**PROBLEM TO SOLVE**
Reproduce the data below in full, swapping every occurrence of "ツイート" for "投稿" and leaving everything else unchanged. Omit the pictures from your answer.

**PROVIDED RECORDS**

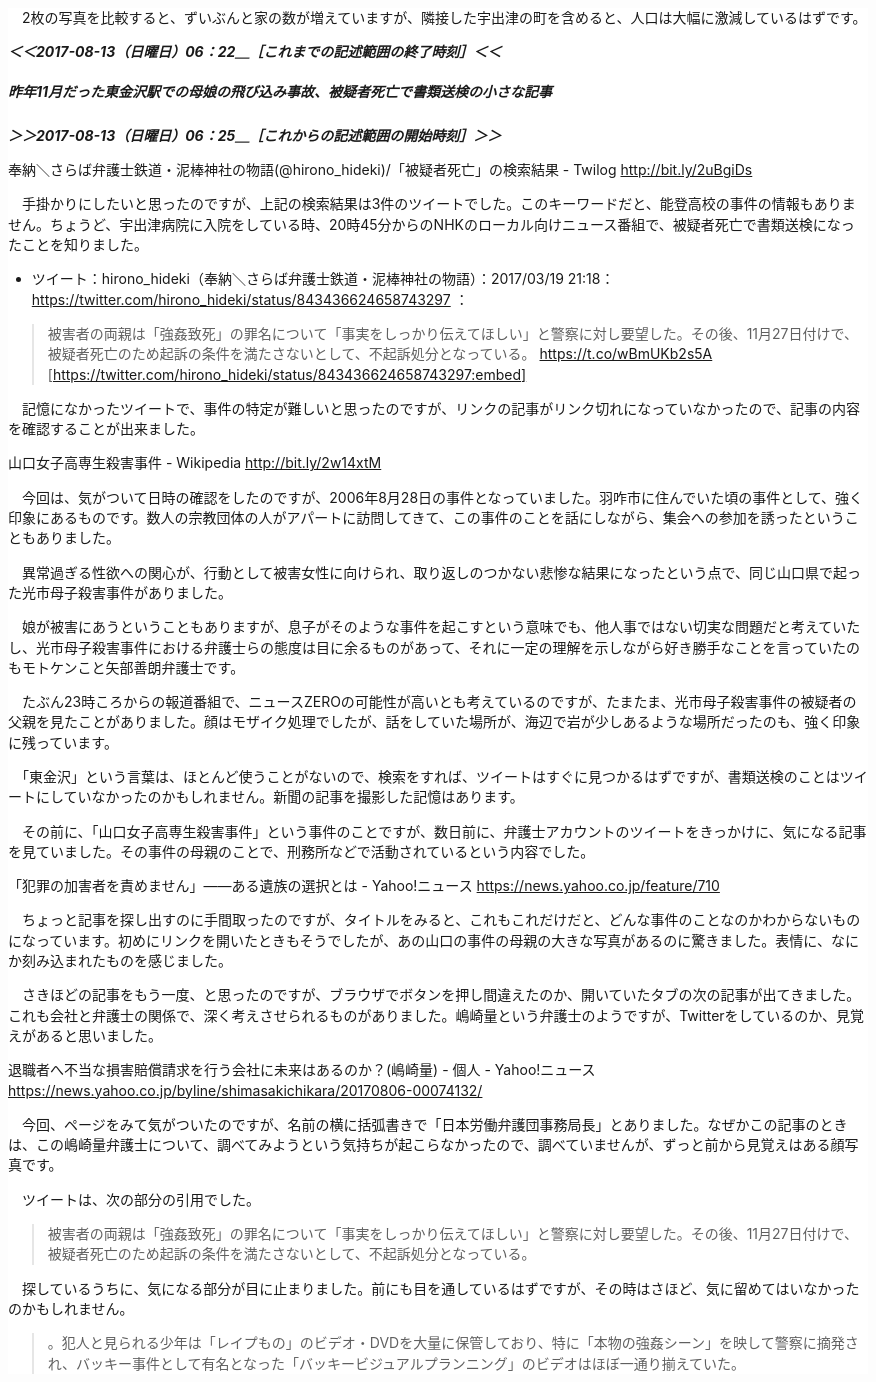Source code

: 　2枚の写真を比較すると、ずいぶんと家の数が増えていますが、隣接した宇出津の町を含めると、人口は大幅に激減しているはずです。

***＜＜2017-08-13（日曜日）06：22＿［これまでの記述範囲の終了時刻］＜＜***

##### 昨年11月だった東金沢駅での母娘の飛び込み事故、被疑者死亡で書類送検の小さな記事 #####


***＞＞2017-08-13（日曜日）06：25＿［これからの記述範囲の開始時刻］＞＞***

奉納＼さらば弁護士鉄道・泥棒神社の物語(@hirono_hideki)/「被疑者死亡」の検索結果 - Twilog http://bit.ly/2uBgiDs

　手掛かりにしたいと思ったのですが、上記の検索結果は3件のツイートでした。このキーワードだと、能登高校の事件の情報もありません。ちょうど、宇出津病院に入院をしている時、20時45分からのNHKのローカル向けニュース番組で、被疑者死亡で書類送検になったことを知りました。

* ツイート：hirono_hideki（奉納＼さらば弁護士鉄道・泥棒神社の物語）：2017/03/19 21:18： https://twitter.com/hirono_hideki/status/843436624658743297 ：  
> 被害者の両親は「強姦致死」の罪名について「事実をしっかり伝えてほしい」と警察に対し要望した。その後、11月27日付けで、被疑者死亡のため起訴の条件を満たさないとして、不起訴処分となっている。 https://t.co/wBmUKb2s5A  
[https://twitter.com/hirono_hideki/status/843436624658743297:embed]

　記憶になかったツイートで、事件の特定が難しいと思ったのですが、リンクの記事がリンク切れになっていなかったので、記事の内容を確認することが出来ました。

山口女子高専生殺害事件 - Wikipedia http://bit.ly/2w14xtM

　今回は、気がついて日時の確認をしたのですが、2006年8月28日の事件となっていました。羽咋市に住んでいた頃の事件として、強く印象にあるものです。数人の宗教団体の人がアパートに訪問してきて、この事件のことを話にしながら、集会への参加を誘ったということもありました。

　異常過ぎる性欲への関心が、行動として被害女性に向けられ、取り返しのつかない悲惨な結果になったという点で、同じ山口県で起った光市母子殺害事件がありました。

　娘が被害にあうということもありますが、息子がそのような事件を起こすという意味でも、他人事ではない切実な問題だと考えていたし、光市母子殺害事件における弁護士らの態度は目に余るものがあって、それに一定の理解を示しながら好き勝手なことを言っていたのもモトケンこと矢部善朗弁護士です。

　たぶん23時ころからの報道番組で、ニュースZEROの可能性が高いとも考えているのですが、たまたま、光市母子殺害事件の被疑者の父親を見たことがありました。顔はモザイク処理でしたが、話をしていた場所が、海辺で岩が少しあるような場所だったのも、強く印象に残っています。

　「東金沢」という言葉は、ほとんど使うことがないので、検索をすれば、ツイートはすぐに見つかるはずですが、書類送検のことはツイートにしていなかったのかもしれません。新聞の記事を撮影した記憶はあります。

　その前に、「山口女子高専生殺害事件」という事件のことですが、数日前に、弁護士アカウントのツイートをきっかけに、気になる記事を見ていました。その事件の母親のことで、刑務所などで活動されているという内容でした。

「犯罪の加害者を責めません」——ある遺族の選択とは - Yahoo!ニュース https://news.yahoo.co.jp/feature/710

　ちょっと記事を探し出すのに手間取ったのですが、タイトルをみると、これもこれだけだと、どんな事件のことなのかわからないものになっています。初めにリンクを開いたときもそうでしたが、あの山口の事件の母親の大きな写真があるのに驚きました。表情に、なにか刻み込まれたものを感じました。

　さきほどの記事をもう一度、と思ったのですが、ブラウザでボタンを押し間違えたのか、開いていたタブの次の記事が出てきました。これも会社と弁護士の関係で、深く考えさせられるものがありました。嶋崎量という弁護士のようですが、Twitterをしているのか、見覚えがあると思いました。

退職者へ不当な損害賠償請求を行う会社に未来はあるのか？(嶋崎量) - 個人 - Yahoo!ニュース https://news.yahoo.co.jp/byline/shimasakichikara/20170806-00074132/

　今回、ページをみて気がついたのですが、名前の横に括弧書きで「日本労働弁護団事務局長」とありました。なぜかこの記事のときは、この嶋崎量弁護士について、調べてみようという気持ちが起こらなかったので、調べていませんが、ずっと前から見覚えはある顔写真です。

　ツイートは、次の部分の引用でした。

> 被害者の両親は「強姦致死」の罪名について「事実をしっかり伝えてほしい」と警察に対し要望した。その後、11月27日付けで、被疑者死亡のため起訴の条件を満たさないとして、不起訴処分となっている。

　探しているうちに、気になる部分が目に止まりました。前にも目を通しているはずですが、その時はさほど、気に留めてはいなかったのかもしれません。

> 。犯人と見られる少年は「レイプもの」のビデオ・DVDを大量に保管しており、特に「本物の強姦シーン」を映して警察に摘発され、バッキー事件として有名となった「バッキービジュアルプランニング」のビデオはほぼ一通り揃えていた。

**RESPONSE BELOW**
Source code

: 　2枚の写真を比較すると、ずいぶんと家の数が増えていますが、隣接した宇出津の町を含めると、人口は大幅に激減しているはずです。

***＜＜2017-08-13（日曜日）06：22＿［これまでの記述範囲の終了時刻］＜＜***

##### 昨年11月だった東金沢駅での母娘の飛び込み事故、被疑者死亡で書類送検の小さな記事 #####


***＞＞2017-08-13（日曜日）06：25＿［これからの記述範囲の開始時刻］＞＞***

奉納＼さらば弁護士鉄道・泥棒神社の物語(@hirono_hideki)/「被疑者死亡」の検索結果 - Twilog http://bit.ly/2uBgiDs

　手掛かりにしたいと思ったのですが、上記の検索結果は3件の投稿でした。このキーワードだと、能登高校の事件の情報もありません。ちょうど、宇出津病院に入院をしている時、20時45分からのNHKのローカル向けニュース番組で、被疑者死亡で書類送検になったことを知りました。

* 投稿：hirono_hideki（奉納＼さらば弁護士鉄道・泥棒神社の物語）：2017/03/19 21:18： https://twitter.com/hirono_hideki/status/843436624658743297 ：  
> 被害者の両親は「強姦致死」の罪名について「事実をしっかり伝えてほしい」と警察に対し要望した。その後、11月27日付けで、被疑者死亡のため起訴の条件を満たさないとして、不起訴処分となっている。 https://t.co/wBmUKb2s5A  
[https://twitter.com/hirono_hideki/status/843436624658743297:embed]

　記憶になかった投稿で、事件の特定が難しいと思ったのですが、リンクの記事がリンク切れになっていなかったので、記事の内容を確認することが出来ました。

山口女子高専生殺害事件 - Wikipedia http://bit.ly/2w14xtM

　今回は、気がついて日時の確認をしたのですが、2006年8月28日の事件となっていました。羽咋市に住んでいた頃の事件として、強く印象にあるものです。数人の宗教団体の人がアパートに訪問してきて、この事件のことを話にしながら、集会への参加を誘ったということもありました。

　異常過ぎる性欲への関心が、行動として被害女性に向けられ、取り返しのつかない悲惨な結果になったという点で、同じ山口県で起った光市母子殺害事件がありました。

　娘が被害にあうということもありますが、息子がそのような事件を起こすという意味でも、他人事ではない切実な問題だと考えていたし、光市母子殺害事件における弁護士らの態度は目に余るものがあって、それに一定の理解を示しながら好き勝手なことを言っていたのもモトケンこと矢部善朗弁護士です。

　たぶん23時ころからの報道番組で、ニュースZEROの可能性が高いとも考えているのですが、たまたま、光市母子殺害事件の被疑者の父親を見たことがありました。顔はモザイク処理でしたが、話をしていた場所が、海辺で岩が少しあるような場所だったのも、強く印象に残っています。

　「東金沢」という言葉は、ほとんど使うことがないので、検索をすれば、投稿はすぐに見つかるはずですが、書類送検のことは投稿にしていなかったのかもしれません。新聞の記事を撮影した記憶はあります。

　その前に、「山口女子高専生殺害事件」という事件のことですが、数日前に、弁護士アカウントの投稿をきっかけに、気になる記事を見ていました。その事件の母親のことで、刑務所などで活動されているという内容でした。

「犯罪の加害者を責めません」——ある遺族の選択とは - Yahoo!ニュース https://news.yahoo.co.jp/feature/710

　ちょっと記事を探し出すのに手間取ったのですが、タイトルをみると、これもこれだけだと、どんな事件のことなのかわからないものになっています。初めにリンクを開いたときもそうでしたが、あの山口の事件の母親の大きな写真があるのに驚きました。表情に、なにか刻み込まれたものを感じました。

　さきほどの記事をもう一度、と思ったのですが、ブラウザでボタンを押し間違えたのか、開いていたタブの次の記事が出てきました。これも会社と弁護士の関係で、深く考えさせられるものがありました。嶋崎量という弁護士のようですが、Twitterをしているのか、見覚えがあると思いました。

退職者へ不当な損害賠償請求を行う会社に未来はあるのか？(嶋崎量) - 個人 - Yahoo!ニュース https://news.yahoo.co.jp/byline/shimasakichikara/20170806-00074132/

　今回、ページをみて気がついたのですが、名前の横に括弧書きで「日本労働弁護団事務局長」とありました。なぜかこの記事のときは、この嶋崎量弁護士について、調べてみようという気持ちが起こらなかったので、調べていませんが、ずっと前から見覚えはある顔写真です。

　投稿は、次の部分の引用でした。

> 被害者の両親は「強姦致死」の罪名について「事実をしっかり伝えてほしい」と警察に対し要望した。その後、11月27日付けで、被疑者死亡のため起訴の条件を満たさないとして、不起訴処分となっている。

　探しているうちに、気になる部分が目に止まりました。前にも目を通しているはずですが、その時はさほど、気に留めてはいなかったのかもしれません。

> 。犯人と見られる少年は「レイプもの」のビデオ・DVDを大量に保管しており、特に「本物の強姦シーン」を映して警察に摘発され、バッキー事件として有名となった「バッキービジュアルプランニング」のビデオはほぼ一通り揃えていた。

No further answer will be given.